▶ _Verilen Görev 1_:
Verilen metne göre şu ifadeler doğru mu? Her biri için evet ya da hayır deyin ve kararı belirleyen sözleri metinden aynen alıntılayın.
(a) Kapital’de devrimci ütopyanın yerini bir tarihsel diyalektik alır.
(b) 1848 yenilgilerinden sonra komünizm, mevcut durumdaki dolaysız bir imkân olarak görülmeye devam eder.
(c) Ütopyacı dolaysızlığın tarihi Feuerbach Üzerine Tezler’e kadar uzanır.
▶ _Verilen Görev 2_: Marx’ta devrim ve komünizm üzerine olan metni kaldığı yerden sürdürün.

▶ _Verilen Metin_:
Luddistler (Makine Kırıcılar)
Bir Erek Olarak Devrim: Askıya Alınan Tarih
Marx’ta binyılcı bir unsurun varlığından söz etmek mümkündür: “yakın gelecek” olarak komünizm, eli kulağında devrim olarak komünizm. Bu “ütopyacı” dolaysızlığın tarihi, Hegel’in Hukuk Felsefesi Eleştirisine Giriş metnine, 1844 Elyazmaları’na, Feuerbach Üzerine Tezler’e ve Manifesto’ya uzanır. Fakat 1848’deki yenilgilerin ardından bir dönüşüm olur. Komünizm artık mevcut durumdaki dolaysız bir imkân olmaktan çıkar; ancak çok zaman sonra, zorunlu toplumsal koşulların yaratıldığı bir dönemin sonunda gerçek bir imkân haline gelebilecektir. Kapital’e gelindiğinde ise, devrimci ütopyanın yerini tam teşekküllü bir tarihsel diyalektik, ânında radikal isyanın yerini mevcut koşulların nesnel değerlendirmesi alır. Artık kapitalizmin “olgunlaşması”, kendi yadsınması yoluyla içerden bir toplumsal sistem haline gelmesi gerekmektedir. Dolayısıyla ortada bir mantıksal ve tarihsel zorunluluk vardır – proletaryanın yadsımasının bir sınıf olarak kendi üzerinde hiçbir dolaysız etkisinin olmadığı, onun yerine sermaye sürecinde uzun vadeli bir etkisinin olduğu uzun diyalektik yürüyüş. Proletarya, bu uzun “nesnel” yolun dolambaçlarına girerek, kendini tarihin yadsınması ve öznesi olarak tefekkür etmeye başlar.

▶ _Verilen Satırlar_:
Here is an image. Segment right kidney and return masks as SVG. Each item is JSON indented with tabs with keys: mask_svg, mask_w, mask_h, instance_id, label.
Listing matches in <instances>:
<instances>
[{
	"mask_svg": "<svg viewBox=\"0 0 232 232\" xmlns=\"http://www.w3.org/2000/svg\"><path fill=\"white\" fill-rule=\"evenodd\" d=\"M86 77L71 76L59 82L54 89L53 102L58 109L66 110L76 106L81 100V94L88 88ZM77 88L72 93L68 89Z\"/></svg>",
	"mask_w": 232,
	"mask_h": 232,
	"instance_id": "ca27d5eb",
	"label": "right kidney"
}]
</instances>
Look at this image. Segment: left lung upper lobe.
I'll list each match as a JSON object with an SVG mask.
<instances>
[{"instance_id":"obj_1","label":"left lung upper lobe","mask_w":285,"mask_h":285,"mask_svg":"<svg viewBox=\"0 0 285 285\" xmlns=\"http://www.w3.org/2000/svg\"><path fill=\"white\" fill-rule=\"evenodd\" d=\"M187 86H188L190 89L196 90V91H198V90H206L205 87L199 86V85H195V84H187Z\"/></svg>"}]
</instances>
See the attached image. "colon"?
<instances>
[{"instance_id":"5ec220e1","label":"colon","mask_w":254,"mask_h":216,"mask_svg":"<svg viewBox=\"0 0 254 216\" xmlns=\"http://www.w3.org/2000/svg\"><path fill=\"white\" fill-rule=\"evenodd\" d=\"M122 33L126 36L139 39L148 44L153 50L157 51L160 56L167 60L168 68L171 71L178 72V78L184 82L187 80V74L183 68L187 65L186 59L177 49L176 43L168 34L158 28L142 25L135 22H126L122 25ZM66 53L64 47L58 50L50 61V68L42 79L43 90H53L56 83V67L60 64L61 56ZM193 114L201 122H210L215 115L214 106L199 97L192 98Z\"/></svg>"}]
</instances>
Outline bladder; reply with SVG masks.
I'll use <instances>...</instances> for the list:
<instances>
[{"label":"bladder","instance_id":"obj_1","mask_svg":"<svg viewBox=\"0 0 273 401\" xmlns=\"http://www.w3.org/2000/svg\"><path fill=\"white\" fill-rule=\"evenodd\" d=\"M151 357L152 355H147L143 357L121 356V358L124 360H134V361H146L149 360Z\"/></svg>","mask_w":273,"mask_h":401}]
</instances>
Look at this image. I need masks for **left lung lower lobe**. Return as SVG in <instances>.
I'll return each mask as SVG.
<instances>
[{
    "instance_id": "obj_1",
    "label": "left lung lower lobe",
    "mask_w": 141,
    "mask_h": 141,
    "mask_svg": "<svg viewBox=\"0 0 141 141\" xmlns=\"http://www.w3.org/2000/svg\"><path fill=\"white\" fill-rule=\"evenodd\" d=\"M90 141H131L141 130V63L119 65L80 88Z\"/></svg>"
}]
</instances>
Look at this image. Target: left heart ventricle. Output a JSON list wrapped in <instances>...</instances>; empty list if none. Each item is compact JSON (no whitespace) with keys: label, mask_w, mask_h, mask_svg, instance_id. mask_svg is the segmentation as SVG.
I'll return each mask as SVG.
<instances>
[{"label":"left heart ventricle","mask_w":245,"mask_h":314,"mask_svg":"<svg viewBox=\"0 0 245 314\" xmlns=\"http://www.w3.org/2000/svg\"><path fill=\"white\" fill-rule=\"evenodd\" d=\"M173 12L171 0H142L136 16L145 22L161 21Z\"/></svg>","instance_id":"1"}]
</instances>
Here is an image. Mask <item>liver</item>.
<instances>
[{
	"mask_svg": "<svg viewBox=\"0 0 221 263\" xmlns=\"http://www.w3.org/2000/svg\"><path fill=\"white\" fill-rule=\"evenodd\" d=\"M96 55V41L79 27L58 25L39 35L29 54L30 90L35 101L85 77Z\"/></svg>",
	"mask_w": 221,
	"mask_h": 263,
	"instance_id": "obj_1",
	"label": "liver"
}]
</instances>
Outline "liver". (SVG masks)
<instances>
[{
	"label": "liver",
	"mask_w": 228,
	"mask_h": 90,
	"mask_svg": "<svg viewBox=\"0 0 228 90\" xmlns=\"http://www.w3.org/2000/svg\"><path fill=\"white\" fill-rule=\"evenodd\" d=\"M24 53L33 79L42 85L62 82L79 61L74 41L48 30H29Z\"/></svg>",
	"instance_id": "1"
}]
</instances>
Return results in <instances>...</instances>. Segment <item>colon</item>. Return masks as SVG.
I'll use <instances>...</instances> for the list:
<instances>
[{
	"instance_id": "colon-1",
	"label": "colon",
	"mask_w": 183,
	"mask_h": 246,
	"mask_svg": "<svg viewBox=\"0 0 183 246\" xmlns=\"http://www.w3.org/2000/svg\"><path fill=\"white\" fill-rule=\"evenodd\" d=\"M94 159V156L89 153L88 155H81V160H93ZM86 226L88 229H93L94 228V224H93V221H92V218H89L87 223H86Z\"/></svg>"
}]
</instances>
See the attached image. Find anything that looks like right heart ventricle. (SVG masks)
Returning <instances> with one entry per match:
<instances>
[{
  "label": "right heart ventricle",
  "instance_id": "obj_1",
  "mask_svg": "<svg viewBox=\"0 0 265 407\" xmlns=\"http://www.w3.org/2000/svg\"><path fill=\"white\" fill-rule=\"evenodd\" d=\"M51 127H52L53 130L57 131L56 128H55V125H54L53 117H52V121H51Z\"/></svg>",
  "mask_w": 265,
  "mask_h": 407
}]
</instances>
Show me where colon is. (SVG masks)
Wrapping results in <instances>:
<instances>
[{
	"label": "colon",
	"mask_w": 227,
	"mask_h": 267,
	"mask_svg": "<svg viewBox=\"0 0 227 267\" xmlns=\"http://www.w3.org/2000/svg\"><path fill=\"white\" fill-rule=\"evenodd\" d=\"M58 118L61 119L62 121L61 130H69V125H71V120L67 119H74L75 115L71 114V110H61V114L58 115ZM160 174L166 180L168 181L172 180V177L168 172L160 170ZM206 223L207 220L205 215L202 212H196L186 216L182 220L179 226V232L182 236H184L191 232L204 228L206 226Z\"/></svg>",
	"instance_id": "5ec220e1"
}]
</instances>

▶ _Son Yanıt 1_:
(a) Evet: "Kapital’e gelindiğinde ise, devrimci ütopyanın yerini tam teşekküllü bir tarihsel diyalektik, ânında radikal isyanın yerini mevcut koşulların nesnel değerlendirmesi alır."
(b) Hayır: "Komünizm artık mevcut durumdaki dolaysız bir imkân olmaktan çıkar"
(c) Evet: "dolaysızlığın tarihi, Hegel’in Hukuk Felsefesi Eleştirisine Giriş metnine, 1844 Elyazmaları’na, Feuerbach Üzerine Tezler’e ve Manifesto’ya uzanır"

▶ _Son Yanıt 2_:
Bundan sonra Marksizm, radikal dolaysızlığından saparak tarihsel yasaların incelenmesi uğraşına dönüşür. Proletarya artık kendi gölgesinden çıkıp kurtulmak yerine, sermayenin gölgesinde daha da büyür. Devrim, kaçınılmaz bir evrim sürecinin sonuna yerleştirilir – toplumsal bir varlık olarak insan bu sürecin sonunda tarih yasaları uyarınca kendini özgürleştirecektir. Marksist perspektif radikal dolaysızlığından tamamen vazgeçmez, ama bu dolaysızlık bir ereğe havale edilir. Şimdi-ve-burada olan, ulaşılmaz bir gerçekleşme ânına, durmaksızın ertelenen bir vadeye dönüşür; tarihsel gerçeklik ilkesi (sermayenin toplumu nesnel biçimde toplumsallaştırması; devrimin “nesnel” koşullarının diyalektik olgunlaşma süreci) altında bu erteleme, çileci bir komünizmin aşkınlığını, bir yüceleştirme ve umut komünizmini olumlar. Devamlı yenilenen bir gelecek adına –tarihin geleceği, proletarya diktatörlüğünün geleceği, kapitalizmin geleceği ve sosyalizmin geleceği– dolaysız ve sürekli devrimden giderek daha fazla feragat edilmesini talep eder. Kendi devrimi karşısında çileci bir tutum alan komünizm, fiilen, “kendi arzularını gerçeklikten saymamak” gibi derin bir yanlışla malul olur. (Aşkın boyut, yüceleştirme, ortodoks Hıristiyanlıktakinin aynısıdır, buna karşılık binyılcı tarikatlar selameti şimdi ve bu dünyada arar. Yüceleştirmenin baskıcı olduğu malumdur. Kilise iktidarının temelinde yatar.)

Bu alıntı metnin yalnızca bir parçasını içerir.